Atlas 5 boosts missile early warning satellite into space

By WILLIAM HARWOOD
CBS News

A United Launch Alliance Atlas 5 rocket boosted a missile early warning satellite into space Tuesday, the second in a new generation of infrared surveillance stations designed to work with other satellites providing global launch warning and battlefield awareness.

The 189-foot-tall Atlas 5's Russian-designed RD-180 engine ignited with a rush of fiery exhaust at 5:21 p.m. EDT (GMT-4) and the two-stage rocket majestically climbed away from launch complex 41 at the Cape Canaveral Air Force station.

A United Launch Alliance Atlas 5 rocket climbs away from launch complex 41 at the Cape Canaveral Air Force Station Tuesday, boosting a new missile early warning satellite toward orbit. (Credit: Pat Corkery/United Launch Alliance)
Generating 860,200 pounds of thrust, the first stage engine burned for four minutes, pushing the rocket out of the dense lower atmosphere and putting on a spectacular afternoon show for area residents and tourists.

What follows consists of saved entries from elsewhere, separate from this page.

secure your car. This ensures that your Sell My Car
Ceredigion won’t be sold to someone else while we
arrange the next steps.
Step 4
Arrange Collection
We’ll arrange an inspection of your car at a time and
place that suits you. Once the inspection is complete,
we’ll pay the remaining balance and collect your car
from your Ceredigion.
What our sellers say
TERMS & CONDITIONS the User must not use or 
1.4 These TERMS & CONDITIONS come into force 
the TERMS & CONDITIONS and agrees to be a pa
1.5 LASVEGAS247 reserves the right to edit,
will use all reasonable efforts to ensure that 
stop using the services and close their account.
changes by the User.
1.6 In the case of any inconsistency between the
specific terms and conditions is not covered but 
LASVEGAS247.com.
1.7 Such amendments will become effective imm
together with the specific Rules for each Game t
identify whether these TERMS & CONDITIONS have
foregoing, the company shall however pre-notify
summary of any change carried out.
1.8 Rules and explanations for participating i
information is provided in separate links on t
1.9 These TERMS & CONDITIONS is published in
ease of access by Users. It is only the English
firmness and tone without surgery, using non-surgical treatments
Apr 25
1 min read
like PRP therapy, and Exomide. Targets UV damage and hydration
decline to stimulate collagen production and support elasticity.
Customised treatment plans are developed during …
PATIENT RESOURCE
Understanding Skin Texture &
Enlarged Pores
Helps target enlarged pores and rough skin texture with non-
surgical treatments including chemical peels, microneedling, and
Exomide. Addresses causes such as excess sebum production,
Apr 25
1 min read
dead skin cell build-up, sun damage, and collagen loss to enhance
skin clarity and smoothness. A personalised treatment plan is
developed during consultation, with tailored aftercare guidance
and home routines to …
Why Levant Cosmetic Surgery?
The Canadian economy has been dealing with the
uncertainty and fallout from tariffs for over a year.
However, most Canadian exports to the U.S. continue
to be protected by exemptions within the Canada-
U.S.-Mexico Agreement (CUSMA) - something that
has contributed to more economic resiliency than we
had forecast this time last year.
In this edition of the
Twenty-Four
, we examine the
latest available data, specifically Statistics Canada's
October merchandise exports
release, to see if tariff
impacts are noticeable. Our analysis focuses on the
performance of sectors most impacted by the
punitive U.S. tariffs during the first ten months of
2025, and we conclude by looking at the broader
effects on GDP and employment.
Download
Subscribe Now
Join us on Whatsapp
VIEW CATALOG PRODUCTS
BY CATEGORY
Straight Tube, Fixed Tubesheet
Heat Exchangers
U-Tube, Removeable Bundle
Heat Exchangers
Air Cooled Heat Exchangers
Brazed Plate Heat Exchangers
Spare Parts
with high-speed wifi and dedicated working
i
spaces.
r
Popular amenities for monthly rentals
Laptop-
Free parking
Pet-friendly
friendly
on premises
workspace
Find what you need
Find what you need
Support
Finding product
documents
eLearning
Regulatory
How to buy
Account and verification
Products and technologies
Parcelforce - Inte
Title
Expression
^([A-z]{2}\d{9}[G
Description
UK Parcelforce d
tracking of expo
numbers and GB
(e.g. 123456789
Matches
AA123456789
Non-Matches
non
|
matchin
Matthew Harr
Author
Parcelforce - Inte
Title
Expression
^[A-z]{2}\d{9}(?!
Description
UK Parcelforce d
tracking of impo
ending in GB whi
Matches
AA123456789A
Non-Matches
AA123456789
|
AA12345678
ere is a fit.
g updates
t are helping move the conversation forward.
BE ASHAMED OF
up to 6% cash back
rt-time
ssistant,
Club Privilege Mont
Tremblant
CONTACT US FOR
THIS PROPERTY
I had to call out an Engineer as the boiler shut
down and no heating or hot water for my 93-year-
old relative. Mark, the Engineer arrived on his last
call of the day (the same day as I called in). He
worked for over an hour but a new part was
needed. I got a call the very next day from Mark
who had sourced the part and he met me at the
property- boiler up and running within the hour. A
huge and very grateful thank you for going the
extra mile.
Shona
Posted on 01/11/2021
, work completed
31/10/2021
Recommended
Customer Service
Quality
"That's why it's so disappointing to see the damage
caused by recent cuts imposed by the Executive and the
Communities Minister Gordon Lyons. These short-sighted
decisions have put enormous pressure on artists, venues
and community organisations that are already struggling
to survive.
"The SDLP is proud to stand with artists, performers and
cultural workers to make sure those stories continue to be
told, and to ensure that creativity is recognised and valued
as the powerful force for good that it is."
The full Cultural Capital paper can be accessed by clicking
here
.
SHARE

The first stage then fell away, the Centaur second stage's hydrogen-fueled Pratt & Whitney RL10A engine ignited and the rocket continued its climb to space.

A long-range tracking camera zooms in on the Atlas 5 as it climbs out of the lower atmosphere. (Credit: United Launch Alliance webcast)
Dramatic video from an on-board "rocketcam" showed the first stage falling away, followed a few seconds later by the two halves of the nose cone fairing with the peninsula of Florida and Lake Okeechobee in the background.

The Centaur engine shut down as planned 15 minutes and 20 seconds after launch, putting the Space Based Infrared System -- SBIRS -- GEO-2 satellite into a temporary "parking" orbit. A second three-minute 55-second firing began a little less than nine minutes later to put the satellite into an elliptical "transfer" orbit with a high point of around 22,300 miles and a low point of about 115 miles.

In this dramatic view, the first stage can be seen falling away in the center of the frame, flanked by the two halves of the nose-cone shroud as they fell away. The Florida peninsula and Lake Okeechobee are visible in the background. (Credit: United Launch Alliance webcast)
A forward-looking rocketcam showed the SBIRS GEO-2 satellite separating from the Centaur 43 minutes after launch as the spacecraft climbed away from Earth due east of Madagascar. Over the next nine days, the satellite's own rocket thrusters will be used to raise the low point, or perigee, of the transfer orbit, putting the craft into the desired circular orbit 22,300 miles above the equator.

Once checked out and on station -- the exact orbital location is classified -- the new satellite will represent "another big step in delivering the next generation of Air Force infrared surveillance capability," said Col. Jim Planeaux, director of the Infrared Space Systems directorate at the Air Force Space and Missile Systems Center.

The SBIRS satellites are follow-ons to the successful Defense Support Program early warning satellites that have operated continuously over the past four decades, on the lookout for the telltale heat signatures of intercontinental ballistic missiles.

The solar-powered Lockheed Martin-built SBIRS spacecraft are equipped with more sensitive detectors and are designed to work with instruments aboard satellites in highly elliptical orbits to provide both global data and targeted battlefield assessments.

"Each GEO satellite includes highly sophisticated scanning and staring sensors that will deliver enhanced infrared sensitivity and a reduction in area revisit times over the current constellation," Dave Sheridan, Lockheed Martin's SBIRS program director, told reporters.

"The scanning sensors provide a wide-area surveillance of missile launches and natural phenomena across the Earth, while the staring sensors can be tasked to observe smaller areas of interest with enhanced sensitivity."

Lockheed Martin currently holds contracts to build four GEO satellites with two more expected later. While early warning of strategic missile launches remains the core mission of the system, "I would argue that the nation's missile warning system is critical now, or perhaps even more so, than it was even during Cold War," Planeaux said.

"Certainly, strategic and tactical missile threats have proliferated in both number and type, the number of countries that own these systems has increased," he said.

In 2011 he said, the Air Force used SBIRS and DSP observations to alert U.S. and allied forces to nearly 200 missile launches around the world.

"Our current constellation of Defense Support Program satellites has served the nation and our allies well for over 40 years," Planeaux said. "SBIRS is bringing unprecedented new capabilities into service to support our mission areas, which are missile warning, missile defense, technical intelligence and battlespace awareness."

Improved sensor technology will "enable us to respond to growing needs, evolving threats, and will serve us as the foundation of the nation's overhead infrared constellation for many, many years to come," he added.

This was the 37th launch of an Atlas 5 and the fourth Atlas flight in just four months.